Die Dortmunder Nordstadt ist wie Gotham City. Nur ohne Batman.

Hier gibt es Schießereien. Am hellichten Tag. Libanesengangs verkaufen harte Drogen auf der Straße, Rockerbanden bekriegen sich. Und dann sind da natürlich noch die Nazis.

Die Nordstadt? Eine No-Go-Area

Die Nordstadt ist gefährlich. Eine No-Go-Area.

Das ist das Bild, das Menschen von dem Viertel haben: Also Menschen, die nie hier sind.
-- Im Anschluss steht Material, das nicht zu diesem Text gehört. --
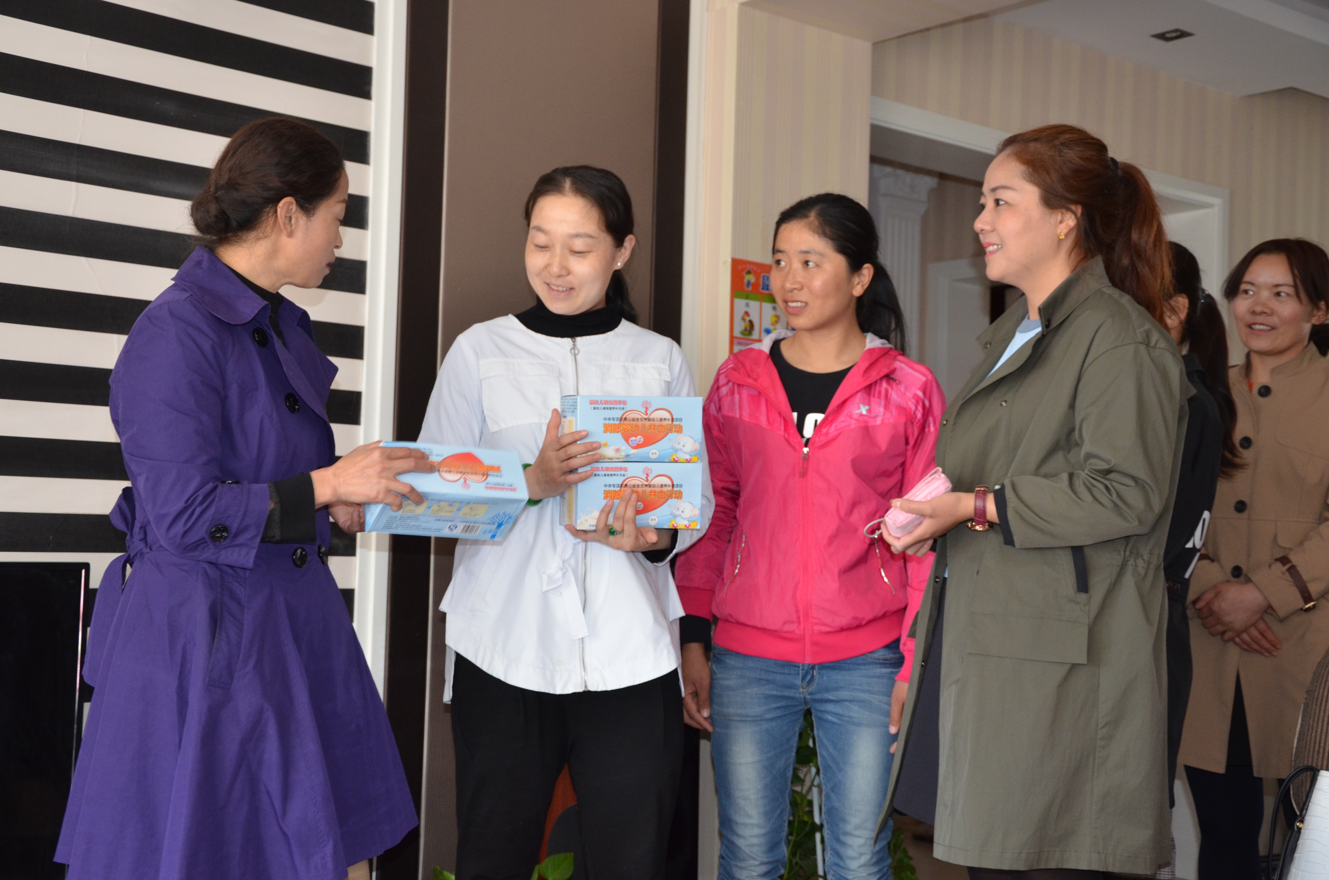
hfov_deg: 41.2
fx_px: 1768
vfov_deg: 28.0
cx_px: 664
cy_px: 440
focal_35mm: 48
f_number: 4.2
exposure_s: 1/60
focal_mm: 32
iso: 800
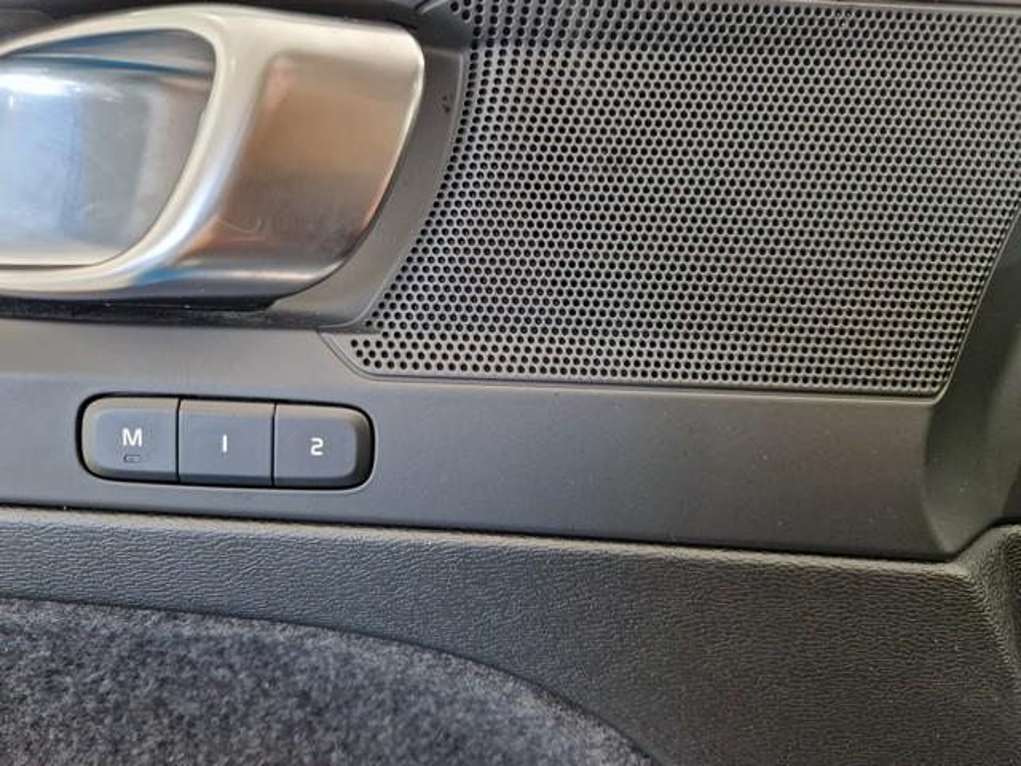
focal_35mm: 23
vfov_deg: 58.9
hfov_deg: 73.9
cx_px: 510
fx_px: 678
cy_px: 383
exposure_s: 1/100
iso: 640
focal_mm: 5.4
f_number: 1.8
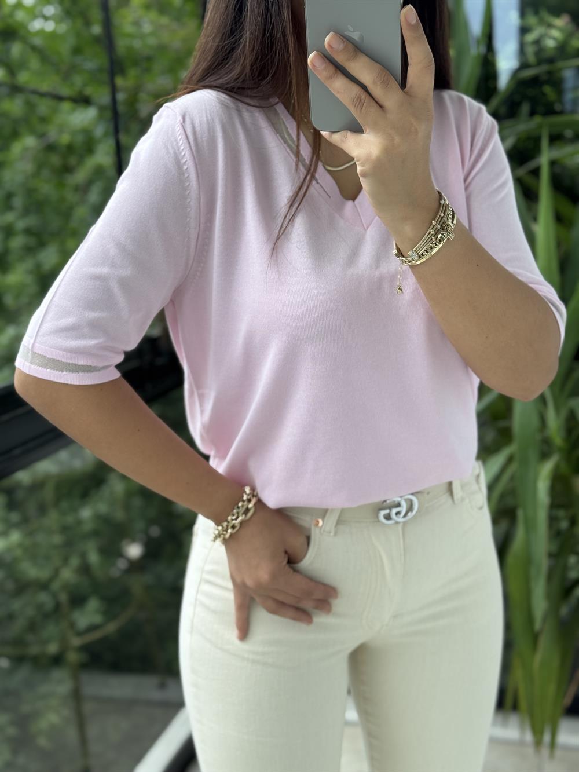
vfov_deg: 39.7
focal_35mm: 48
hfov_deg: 30.3
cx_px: 290
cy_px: 386
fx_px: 1070
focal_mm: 6.76
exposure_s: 1/317
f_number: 1.78
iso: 64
So wie ich.

Schlakks kann darüber nur lachen, als ich ihm das erzähle. „Ich wohne jetzt seit sechs Jahren hier im Viertel, und mir ist noch nie was passiert.“

Schlakks heißt eigentlich Frederik Schreiber. „Das andere ist mein Hip-Hop-Name. Nenn mich einfach Freddy“, sagt der 29-jährige Deutsch-Rapper. Er ist Betreiber des „Rekorder“, ein Club auf der Gneisenaustraße zwischen Hafen und Innenstadt-Nord. Freddy schmeißt den Laden nicht alleine, er ist Teil eines Kollektivs.

Wie der Prenzlauer Berg: Bevor die Bio-Muttis kamen

Die Gegend hier sieht ein bisschen so aus, wie ich mir den Prenzlauer Berg der frühen 90er vorstelle. Also bevor die Bio-Muttis kamen.

Die Häuser: Gründerzeit-Bauten mit Erkern und Stuck und was so dazugehört. Manche sind ein wenig heruntergekommen.

An vielen Hauswänden ist Grafitti. In Einfahrten zu Hinterhöfen hängen Plakate: Werbung für Live-Konzerte und Lesungen in einer anarchistischen Bücherei. Daneben hat irgendwer ein Hakenkreuz gemalt. Und ein anderer hat daraus mit vier Strichen ein Quadrat gemacht.

Drinnen im „Rekorder“ ist es dunkel. Eine Disco-Kugel dreht sich an der Decke, jemand stimmt ein Klavier, das neben der Bar steht – Vorbereitungen für einen Live-Gig am Abend.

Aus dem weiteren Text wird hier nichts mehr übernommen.